» PASSAGE SHOWN:

Where Did HAVANA LOST Come From?
After finishing reading Havana Lost, I couldn't help wondering what prompted Libby Fischer Hellmann to write this most intriguing thriller. So like I've done before, I asked, and this is what she told me.
After I finished writing A
BITTER VEIL a
historical thriller set during the days of the Iranian revolution of the late
Seventies, I was talking to my sister on the phone. I was already about 60
pages into my next Georgia Davis thriller, but something kept me from investing
in it. I briefly considered writing a World War Two thriller instead of Georgia—I’m
continually drawn to periods of extreme conflict in which some people are
heroes, others cowards, and you never knew who to trust. However, I quickly realized
there was probably nothing I could write about World War Two that hasn’t been
done better by someone else.

» MATERIAL SHOWN:
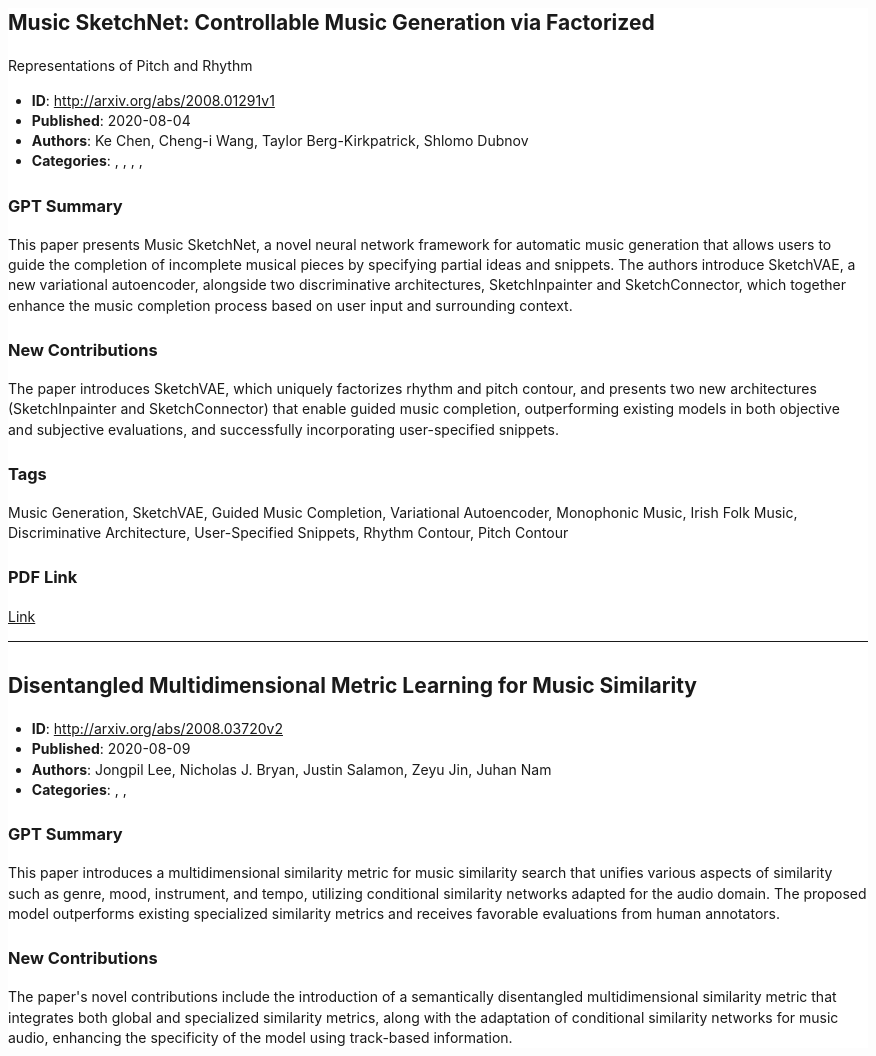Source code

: ## Music SketchNet: Controllable Music Generation via Factorized
  Representations of Pitch and Rhythm

- **ID**: http://arxiv.org/abs/2008.01291v1
- **Published**: 2020-08-04
- **Authors**: Ke Chen, Cheng-i Wang, Taylor Berg-Kirkpatrick, Shlomo Dubnov
- **Categories**: , , , , 

### GPT Summary
This paper presents Music SketchNet, a novel neural network framework for automatic music generation that allows users to guide the completion of incomplete musical pieces by specifying partial ideas and snippets. The authors introduce SketchVAE, a new variational autoencoder, alongside two discriminative architectures, SketchInpainter and SketchConnector, which together enhance the music completion process based on user input and surrounding context.

### New Contributions
The paper introduces SketchVAE, which uniquely factorizes rhythm and pitch contour, and presents two new architectures (SketchInpainter and SketchConnector) that enable guided music completion, outperforming existing models in both objective and subjective evaluations, and successfully incorporating user-specified snippets.

### Tags
Music Generation,  SketchVAE,  Guided Music Completion,  Variational Autoencoder,  Monophonic Music,  Irish Folk Music,  Discriminative Architecture,  User-Specified Snippets,  Rhythm Contour,  Pitch Contour

### PDF Link
[Link](http://arxiv.org/pdf/2008.01291v1)

---

## Disentangled Multidimensional Metric Learning for Music Similarity

- **ID**: http://arxiv.org/abs/2008.03720v2
- **Published**: 2020-08-09
- **Authors**: Jongpil Lee, Nicholas J. Bryan, Justin Salamon, Zeyu Jin, Juhan Nam
- **Categories**: , , 

### GPT Summary
This paper introduces a multidimensional similarity metric for music similarity search that unifies various aspects of similarity such as genre, mood, instrument, and tempo, utilizing conditional similarity networks adapted for the audio domain. The proposed model outperforms existing specialized similarity metrics and receives favorable evaluations from human annotators.

### New Contributions
The paper's novel contributions include the introduction of a semantically disentangled multidimensional similarity metric that integrates both global and specialized similarity metrics, along with the adaptation of conditional similarity networks for music audio, enhancing the specificity of the model using track-based information.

» ASSIGNMENT A:
According to the Havana Lost passage, during which historical event is A Bitter Veil set?
» ASSIGNMENT B:
Summarize the Havana Lost passage in two sentences.
» ASSIGNMENT C:
Extend the Havana Lost passage from the point where it stops.
The items can be left aside.

» RESPONSE A:
It is set during the Iranian revolution of the late Seventies.

» RESPONSE B:
After reading Havana Lost, the writer asked Libby Fischer Hellmann what prompted her to write the thriller. Hellmann explains that after finishing A Bitter Veil she was about 60 pages into a new Georgia Davis thriller but held back from it, and she briefly considered a World War Two thriller before deciding that others had already written about that war better.

» RESPONSE C:
Our phone conversation turned to other time periods and settings
of extreme conflict, and my sister brought up Cuba. As soon as she mentioned
it, I started to get that itch—the kind of itch that can only be scratched by diving
into a subject. We both remembered how my parents flew down to gamble in
Havana. This was when Batista was still in power. I must have only been about 7
or 8, but I remember being jealous that they were going to a foreign country
and culture. I wanted to go. Of course, they didn’t take me.
A few years later Fidel took over and Cuba was suddenly
off limits to Americans. Soon afterwards it turned Communist, and Communism was
our enemy! Because of that, Cuba seemed even more mysterious and exotic, and I
wanted to know more about it. A year later came the Bay of Pigs, followed
fifteen months after that by the Cuban Missile Crisis, both of which made Cuba
even more impenetrable and threatening. So close and yet so far.
Finally, and I’m not ashamed to admit it, I remembered
one of the Godfather films where Al Pacino (Michael Corleone) and Lee Strasberg
(Hyman Roth aka Meyer Lansky) are on a rooftop supposedly in Havana discussing
how they’re going to own the island. Shortly after that, Michael sees a rebel
willing to die in order to overthrow Batista. Michael changes his mind about
doing business with Roth.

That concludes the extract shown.